Bounding boxes with keypoints
▬▬▬▬▬▬

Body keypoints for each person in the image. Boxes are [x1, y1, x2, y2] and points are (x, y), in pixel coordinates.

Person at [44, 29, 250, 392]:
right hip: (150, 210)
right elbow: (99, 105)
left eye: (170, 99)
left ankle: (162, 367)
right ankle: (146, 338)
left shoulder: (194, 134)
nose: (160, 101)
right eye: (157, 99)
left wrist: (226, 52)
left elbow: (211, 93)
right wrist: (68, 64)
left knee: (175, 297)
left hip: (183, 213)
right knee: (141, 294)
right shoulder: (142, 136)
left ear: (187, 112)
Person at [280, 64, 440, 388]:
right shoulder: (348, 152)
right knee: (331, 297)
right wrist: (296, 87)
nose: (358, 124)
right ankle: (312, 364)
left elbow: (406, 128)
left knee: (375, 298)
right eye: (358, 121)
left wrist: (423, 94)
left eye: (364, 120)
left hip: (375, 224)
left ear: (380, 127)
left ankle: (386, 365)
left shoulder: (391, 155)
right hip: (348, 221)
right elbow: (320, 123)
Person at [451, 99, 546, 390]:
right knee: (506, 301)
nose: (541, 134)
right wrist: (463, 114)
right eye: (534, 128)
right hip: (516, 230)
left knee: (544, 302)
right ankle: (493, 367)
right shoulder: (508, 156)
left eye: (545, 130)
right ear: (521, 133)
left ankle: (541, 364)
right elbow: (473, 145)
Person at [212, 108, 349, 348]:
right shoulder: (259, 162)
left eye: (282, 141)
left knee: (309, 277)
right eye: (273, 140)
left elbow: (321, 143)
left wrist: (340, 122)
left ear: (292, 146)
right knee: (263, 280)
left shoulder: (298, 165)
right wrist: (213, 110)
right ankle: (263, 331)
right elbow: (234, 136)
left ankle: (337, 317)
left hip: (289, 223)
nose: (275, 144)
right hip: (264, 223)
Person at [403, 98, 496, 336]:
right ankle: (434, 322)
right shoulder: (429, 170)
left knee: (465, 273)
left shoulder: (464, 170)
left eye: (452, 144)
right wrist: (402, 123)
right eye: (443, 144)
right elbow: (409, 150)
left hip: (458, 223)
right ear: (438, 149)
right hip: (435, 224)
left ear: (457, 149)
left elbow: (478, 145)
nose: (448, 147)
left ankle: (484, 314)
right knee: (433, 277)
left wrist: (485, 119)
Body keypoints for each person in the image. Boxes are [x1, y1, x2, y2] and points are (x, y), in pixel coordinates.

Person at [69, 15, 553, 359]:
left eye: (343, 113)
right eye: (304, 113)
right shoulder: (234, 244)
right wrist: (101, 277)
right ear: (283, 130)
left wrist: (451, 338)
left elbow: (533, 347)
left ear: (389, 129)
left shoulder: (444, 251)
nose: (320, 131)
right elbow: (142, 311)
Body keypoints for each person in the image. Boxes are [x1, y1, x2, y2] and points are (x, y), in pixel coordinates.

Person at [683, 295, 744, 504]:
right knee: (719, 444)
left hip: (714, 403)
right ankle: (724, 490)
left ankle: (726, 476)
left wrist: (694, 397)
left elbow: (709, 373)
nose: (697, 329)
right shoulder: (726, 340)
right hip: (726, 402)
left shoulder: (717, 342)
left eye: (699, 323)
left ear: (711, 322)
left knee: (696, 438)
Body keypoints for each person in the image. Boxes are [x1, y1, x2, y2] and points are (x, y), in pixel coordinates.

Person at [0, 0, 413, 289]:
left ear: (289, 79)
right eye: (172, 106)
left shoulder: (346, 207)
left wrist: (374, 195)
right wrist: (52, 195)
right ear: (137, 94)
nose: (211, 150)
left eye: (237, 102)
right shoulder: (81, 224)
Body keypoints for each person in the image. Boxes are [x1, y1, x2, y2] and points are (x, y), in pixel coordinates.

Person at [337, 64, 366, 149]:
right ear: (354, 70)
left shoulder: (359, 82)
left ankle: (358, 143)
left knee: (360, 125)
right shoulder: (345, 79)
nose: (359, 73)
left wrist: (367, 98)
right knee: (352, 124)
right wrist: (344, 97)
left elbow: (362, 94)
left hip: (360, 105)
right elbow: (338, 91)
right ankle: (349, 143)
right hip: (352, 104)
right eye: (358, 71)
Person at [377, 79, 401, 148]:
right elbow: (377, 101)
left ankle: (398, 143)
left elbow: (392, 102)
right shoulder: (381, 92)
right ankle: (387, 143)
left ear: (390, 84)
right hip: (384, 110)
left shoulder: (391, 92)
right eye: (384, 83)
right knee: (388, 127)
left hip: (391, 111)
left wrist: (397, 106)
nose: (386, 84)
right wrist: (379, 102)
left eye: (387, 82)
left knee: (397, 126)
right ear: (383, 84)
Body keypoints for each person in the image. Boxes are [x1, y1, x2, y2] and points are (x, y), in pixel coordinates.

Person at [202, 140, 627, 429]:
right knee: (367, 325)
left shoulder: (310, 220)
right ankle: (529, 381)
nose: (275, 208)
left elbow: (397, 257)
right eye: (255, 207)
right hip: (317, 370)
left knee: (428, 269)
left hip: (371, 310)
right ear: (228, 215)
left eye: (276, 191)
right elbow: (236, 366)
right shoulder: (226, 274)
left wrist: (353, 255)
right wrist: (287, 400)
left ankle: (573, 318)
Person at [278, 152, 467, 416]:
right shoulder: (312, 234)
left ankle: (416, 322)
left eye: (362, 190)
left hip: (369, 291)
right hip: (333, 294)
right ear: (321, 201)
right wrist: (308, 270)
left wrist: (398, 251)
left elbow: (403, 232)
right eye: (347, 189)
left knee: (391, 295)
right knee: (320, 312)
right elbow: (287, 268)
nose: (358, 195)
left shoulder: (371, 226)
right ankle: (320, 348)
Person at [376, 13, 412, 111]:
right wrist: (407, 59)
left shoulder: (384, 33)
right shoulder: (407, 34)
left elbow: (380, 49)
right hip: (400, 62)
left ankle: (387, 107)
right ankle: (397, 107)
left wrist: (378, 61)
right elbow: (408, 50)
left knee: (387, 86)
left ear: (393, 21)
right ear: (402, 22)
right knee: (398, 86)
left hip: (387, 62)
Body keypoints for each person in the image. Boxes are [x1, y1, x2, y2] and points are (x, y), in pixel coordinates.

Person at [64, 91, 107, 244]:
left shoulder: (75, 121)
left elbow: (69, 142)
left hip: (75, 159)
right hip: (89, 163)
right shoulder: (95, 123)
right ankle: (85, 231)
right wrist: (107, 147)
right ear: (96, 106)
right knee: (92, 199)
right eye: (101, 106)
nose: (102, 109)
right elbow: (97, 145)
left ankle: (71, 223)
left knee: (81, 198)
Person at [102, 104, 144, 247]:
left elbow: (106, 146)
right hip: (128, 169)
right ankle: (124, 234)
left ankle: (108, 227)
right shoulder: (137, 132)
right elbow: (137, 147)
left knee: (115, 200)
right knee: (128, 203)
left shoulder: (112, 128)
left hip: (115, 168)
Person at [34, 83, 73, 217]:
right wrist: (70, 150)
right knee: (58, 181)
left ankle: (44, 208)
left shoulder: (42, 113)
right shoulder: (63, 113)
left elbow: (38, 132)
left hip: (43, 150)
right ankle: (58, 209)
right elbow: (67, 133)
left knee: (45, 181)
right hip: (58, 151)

▬▬▬▬▬▬

Exercise description
Each record above should be given again exactly as it appears.

Answer to the exercise
Body keypoints for each person in the image. Boxes are [x1, y1, x2, y2] and points are (x, y), in pixel coordinates.

Person at [44, 29, 250, 392]:
right hip: (150, 210)
right elbow: (99, 105)
left eye: (170, 99)
left ankle: (162, 367)
right ankle: (146, 338)
left shoulder: (194, 134)
nose: (160, 101)
right eye: (157, 99)
left wrist: (226, 52)
left elbow: (211, 93)
right wrist: (68, 64)
left knee: (175, 297)
left hip: (183, 213)
right knee: (141, 294)
right shoulder: (142, 136)
left ear: (187, 112)
Person at [280, 64, 440, 388]:
right shoulder: (348, 152)
right knee: (331, 297)
right wrist: (296, 87)
nose: (358, 124)
right ankle: (312, 364)
left elbow: (406, 128)
left knee: (375, 298)
right eye: (358, 121)
left wrist: (423, 94)
left eye: (364, 120)
left hip: (375, 224)
left ear: (380, 127)
left ankle: (386, 365)
left shoulder: (391, 155)
right hip: (348, 221)
right elbow: (320, 123)
Person at [451, 99, 546, 390]:
right knee: (506, 301)
nose: (541, 134)
right wrist: (463, 114)
right eye: (534, 128)
right hip: (516, 230)
left knee: (544, 302)
right ankle: (493, 367)
right shoulder: (508, 156)
left eye: (545, 130)
right ear: (521, 133)
left ankle: (541, 364)
right elbow: (473, 145)
Person at [212, 108, 349, 348]:
right shoulder: (259, 162)
left eye: (282, 141)
left knee: (309, 277)
right eye: (273, 140)
left elbow: (321, 143)
left wrist: (340, 122)
left ear: (292, 146)
right knee: (263, 280)
left shoulder: (298, 165)
right wrist: (213, 110)
right ankle: (263, 331)
right elbow: (234, 136)
left ankle: (337, 317)
left hip: (289, 223)
nose: (275, 144)
right hip: (264, 223)
Person at [403, 98, 496, 336]:
right ankle: (434, 322)
right shoulder: (429, 170)
left knee: (465, 273)
left shoulder: (464, 170)
left eye: (452, 144)
right wrist: (402, 123)
right eye: (443, 144)
right elbow: (409, 150)
left hip: (458, 223)
right ear: (438, 149)
right hip: (435, 224)
left ear: (457, 149)
left elbow: (478, 145)
nose: (448, 147)
left ankle: (484, 314)
right knee: (433, 277)
left wrist: (485, 119)
Body keypoints for each person in the image. Boxes are [x1, y1, x2, y2] and points are (x, y), in pixel coordinates.

Person at [69, 15, 553, 359]:
left eye: (343, 113)
right eye: (304, 113)
right shoulder: (234, 244)
right wrist: (101, 277)
right ear: (283, 130)
left wrist: (451, 338)
left elbow: (533, 347)
left ear: (389, 129)
left shoulder: (444, 251)
nose: (320, 131)
right elbow: (142, 311)
Body keypoints for each person in the image. Boxes are [x1, y1, x2, y2] and points are (x, y), in pixel coordinates.

Person at [683, 295, 744, 504]:
right knee: (719, 444)
left hip: (714, 403)
right ankle: (724, 490)
left ankle: (726, 476)
left wrist: (694, 397)
left elbow: (709, 373)
nose: (697, 329)
right shoulder: (726, 340)
right hip: (726, 402)
left shoulder: (717, 342)
left eye: (699, 323)
left ear: (711, 322)
left knee: (696, 438)
Body keypoints for each person in the image. Boxes are [x1, y1, x2, y2] and points are (x, y), in pixel coordinates.

Person at [0, 0, 413, 289]:
left ear: (289, 79)
right eye: (172, 106)
left shoulder: (346, 207)
left wrist: (374, 195)
right wrist: (52, 195)
right ear: (137, 94)
nose: (211, 150)
left eye: (237, 102)
right shoulder: (81, 224)
Body keypoints for each person in the image. Boxes are [x1, y1, x2, y2] and points are (x, y), in pixel coordinates.

Person at [337, 64, 366, 149]:
right ear: (354, 70)
left shoulder: (359, 82)
left ankle: (358, 143)
left knee: (360, 125)
right shoulder: (345, 79)
nose: (359, 73)
left wrist: (367, 98)
right knee: (352, 124)
right wrist: (344, 97)
left elbow: (362, 94)
left hip: (360, 105)
right elbow: (338, 91)
right ankle: (349, 143)
right hip: (352, 104)
right eye: (358, 71)
Person at [377, 79, 401, 148]:
right elbow: (377, 101)
left ankle: (398, 143)
left elbow: (392, 102)
right shoulder: (381, 92)
right ankle: (387, 143)
left ear: (390, 84)
right hip: (384, 110)
left shoulder: (391, 92)
right eye: (384, 83)
right knee: (388, 127)
left hip: (391, 111)
left wrist: (397, 106)
nose: (386, 84)
right wrist: (379, 102)
left eye: (387, 82)
left knee: (397, 126)
right ear: (383, 84)
Body keypoints for each person in the image. Boxes are [x1, y1, x2, y2] and points are (x, y), in pixel coordinates.

Person at [202, 140, 627, 429]:
right knee: (367, 325)
left shoulder: (310, 220)
right ankle: (529, 381)
nose: (275, 208)
left elbow: (397, 257)
right eye: (255, 207)
right hip: (317, 370)
left knee: (428, 269)
left hip: (371, 310)
right ear: (228, 215)
left eye: (276, 191)
right elbow: (236, 366)
right shoulder: (226, 274)
left wrist: (353, 255)
right wrist: (287, 400)
left ankle: (573, 318)
Person at [278, 152, 467, 416]:
right shoulder: (312, 234)
left ankle: (416, 322)
left eye: (362, 190)
left hip: (369, 291)
right hip: (333, 294)
right ear: (321, 201)
right wrist: (308, 270)
left wrist: (398, 251)
left elbow: (403, 232)
right eye: (347, 189)
left knee: (391, 295)
right knee: (320, 312)
right elbow: (287, 268)
nose: (358, 195)
left shoulder: (371, 226)
right ankle: (320, 348)
Person at [376, 13, 412, 111]:
right wrist: (407, 59)
left shoulder: (384, 33)
right shoulder: (407, 34)
left elbow: (380, 49)
right hip: (400, 62)
left ankle: (387, 107)
right ankle: (397, 107)
left wrist: (378, 61)
right elbow: (408, 50)
left knee: (387, 86)
left ear: (393, 21)
right ear: (402, 22)
right knee: (398, 86)
left hip: (387, 62)
Body keypoints for each person in the image. Boxes are [x1, y1, x2, y2] and points are (x, y), in pixel coordinates.

Person at [64, 91, 107, 244]:
left shoulder: (75, 121)
left elbow: (69, 142)
left hip: (75, 159)
right hip: (89, 163)
right shoulder: (95, 123)
right ankle: (85, 231)
right wrist: (107, 147)
right ear: (96, 106)
right knee: (92, 199)
right eye: (101, 106)
nose: (102, 109)
right elbow: (97, 145)
left ankle: (71, 223)
left knee: (81, 198)
Person at [102, 104, 144, 247]:
left elbow: (106, 146)
right hip: (128, 169)
right ankle: (124, 234)
left ankle: (108, 227)
right shoulder: (137, 132)
right elbow: (137, 147)
left knee: (115, 200)
right knee: (128, 203)
left shoulder: (112, 128)
left hip: (115, 168)
Person at [34, 83, 73, 217]:
right wrist: (70, 150)
right knee: (58, 181)
left ankle: (44, 208)
left shoulder: (42, 113)
right shoulder: (63, 113)
left elbow: (38, 132)
left hip: (43, 150)
right ankle: (58, 209)
right elbow: (67, 133)
left knee: (45, 181)
right hip: (58, 151)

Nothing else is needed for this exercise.